You want it to stop. But you also want more coffee. But you also want the hot pot to stay inside before you get home. But you also think it would be terrible to waste a perfectly good cup of coffee. So you take another sip and thus the rumbling deep inside intensifies, which, no doubt, you want to stop, but you equally want another sip. What to do with your hot pot ass?
You know that you must try something that perhaps nobody has tried before: you must try to wrest yourself free from the paradox. Against all odds, you keep sipping, keep cycling, rumbling. You know that the ass’s rationality was its demise, and so the only way out is to act irrationally, to keep moving, to keep doing something, anything. If the ass died from indecision, you must act.

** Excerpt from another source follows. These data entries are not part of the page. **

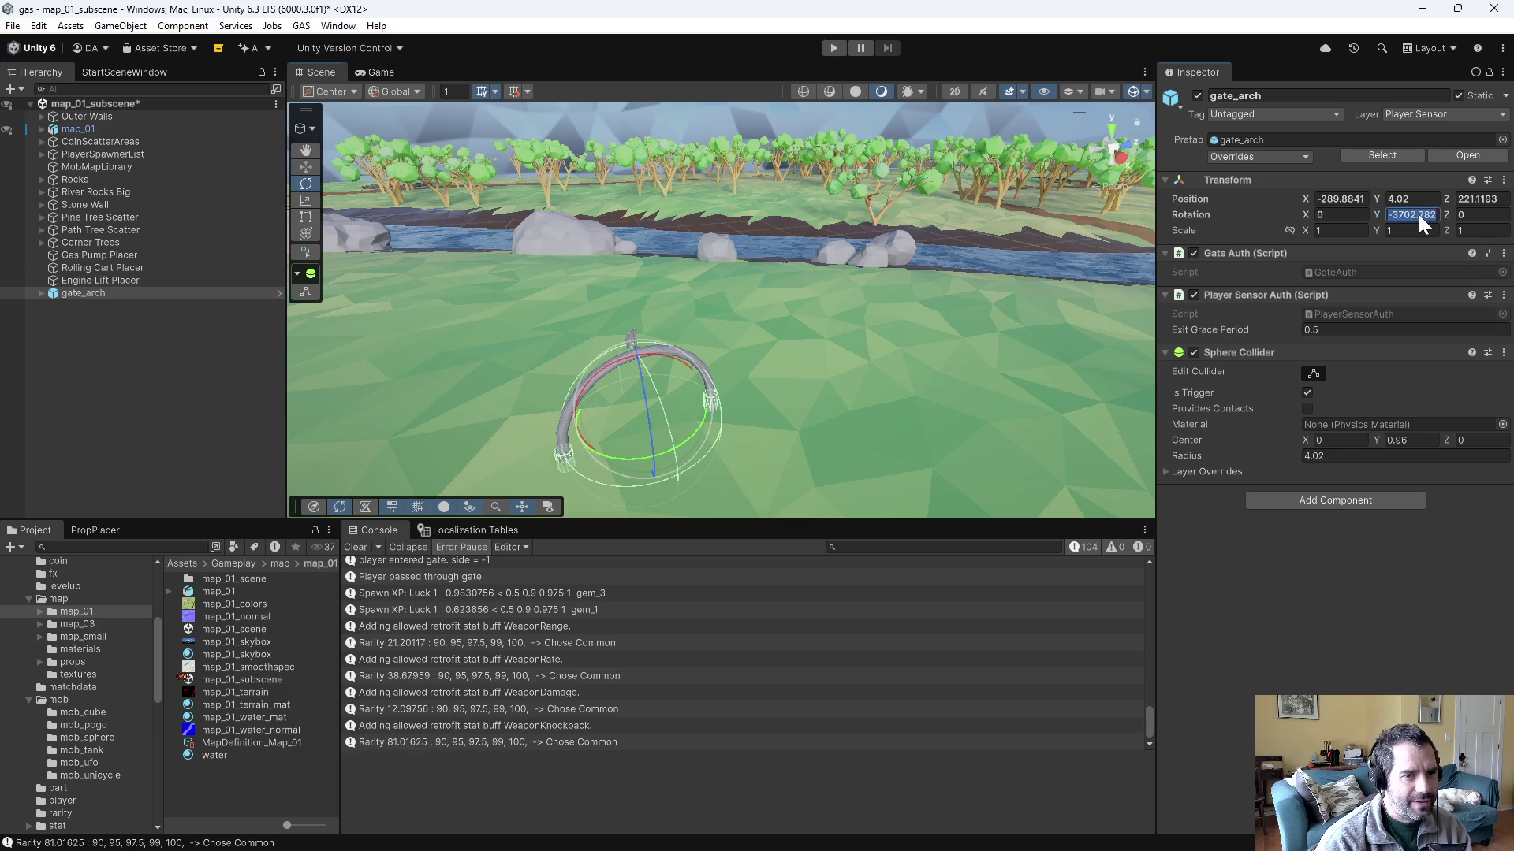
pyautogui.write('0')
pyautogui.click(112, 310)
pyautogui.click(105, 295)
# - Duplicate the arch as gate_arch_1, move it left, and turn it to about -49 degrees
pyautogui.press('ctrl+d')
pyautogui.press('w')
pyautogui.moveTo(627, 415)
pyautogui.mouseDown()
pyautogui.moveTo(534, 350)
pyautogui.moveTo(599, 343)
pyautogui.moveTo(546, 371)
pyautogui.moveTo(563, 388)
pyautogui.moveTo(563, 351)
pyautogui.moveTo(585, 339)
pyautogui.moveTo(507, 323)
pyautogui.moveTo(485, 282)
pyautogui.moveTo(476, 309)
pyautogui.moveTo(494, 325)
pyautogui.moveTo(583, 333)
pyautogui.moveTo(645, 316)
pyautogui.moveTo(777, 192)
pyautogui.moveTo(973, 181)
pyautogui.mouseUp()
pyautogui.press('e')
pyautogui.press('ctrl+z')
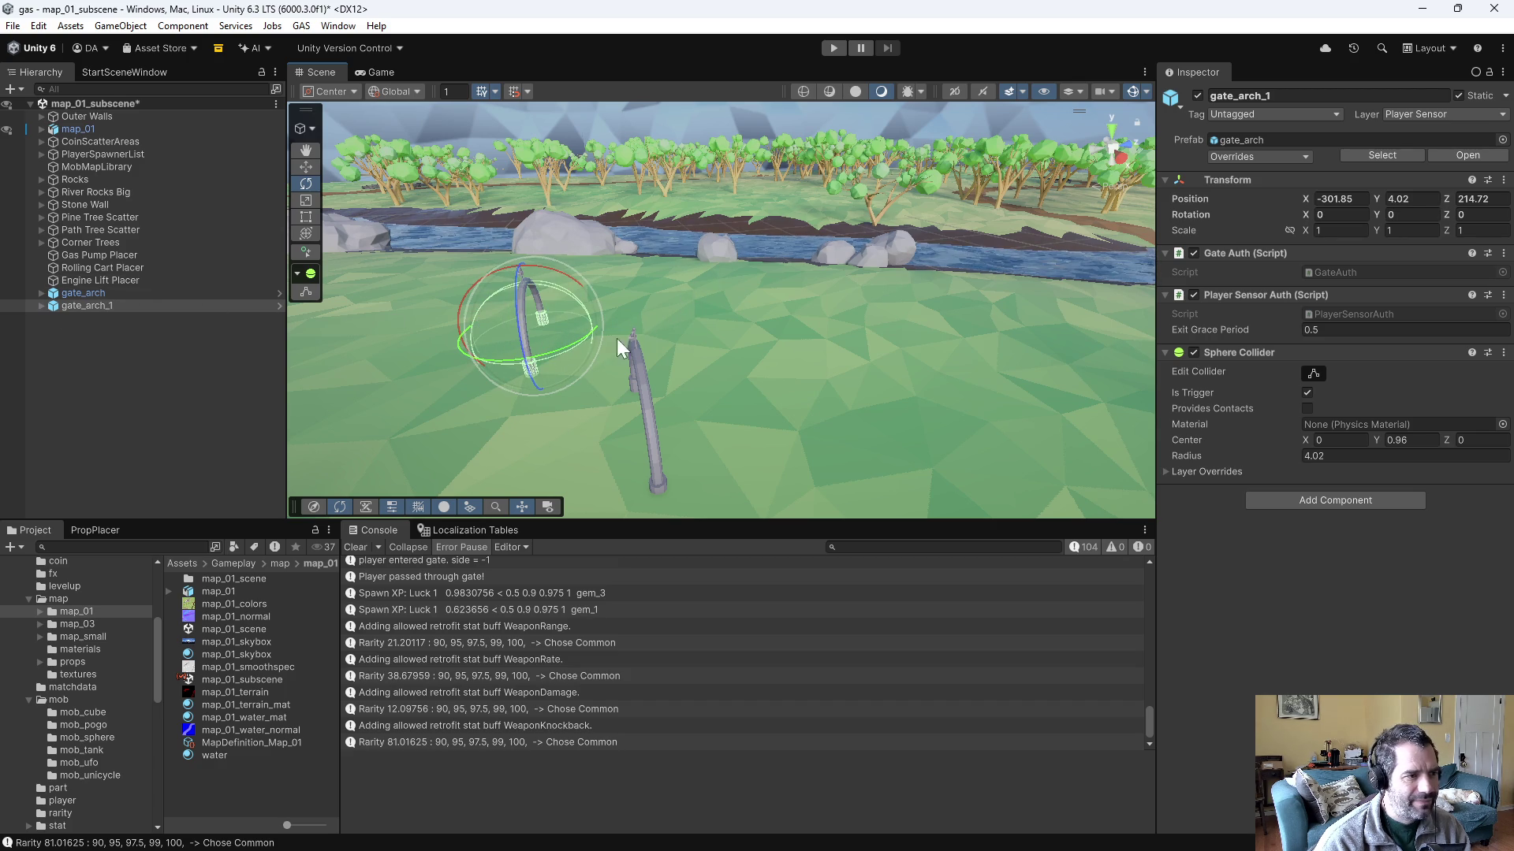
pyautogui.moveTo(561, 345); pyautogui.dragTo(574, 343)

Yet this is all easier said than done. How is one supposed to act in the face of competing desires? It’s not like they will just go away through a sheer act of willpower. One must reason one’s way out of the paradox. And so you decide to set the bike aside by the side of the road, find a comfy spot on the grass, and start thinking. But it’s no use. “The paradox has been with us since the 14th century,” you say to yourself. “How am I supposed to find a solution to it under all this pressure?”
Feeling dismayed, you pull out a sheet of paper and scrawl on it “HOT POT ASS” and when passers-by ask, with a look of disgust on their face, “now what could that possibly mean?” you respond by telling them that it’s an allusion to the paradox, popularized by the 14th century philosopher, John Buridan, known as Buridan’s ass, in which a donkey (the ass) is equally hungry and thirsty yet equidistant from a stack of hay and a pail of water; and that the ass, being perfectly rational, cannot budge an inch without changing its preferences and thus dies of both hunger and thirst; and that you, in this present moment, are finding yourself in a similar sort of situation, and are thus in need of their assistance in helping you reason your way out of the paradox.
Unfortunately, most passers-by simply respond by saying, “Oh, that’s easy. You’ve just got to figure out what you want more: coffee or hot pot ass?” demonstrating that they have not understood the true meaning of the paradox. “Idiots. All idiots!” you mutter to yourself as they walk away.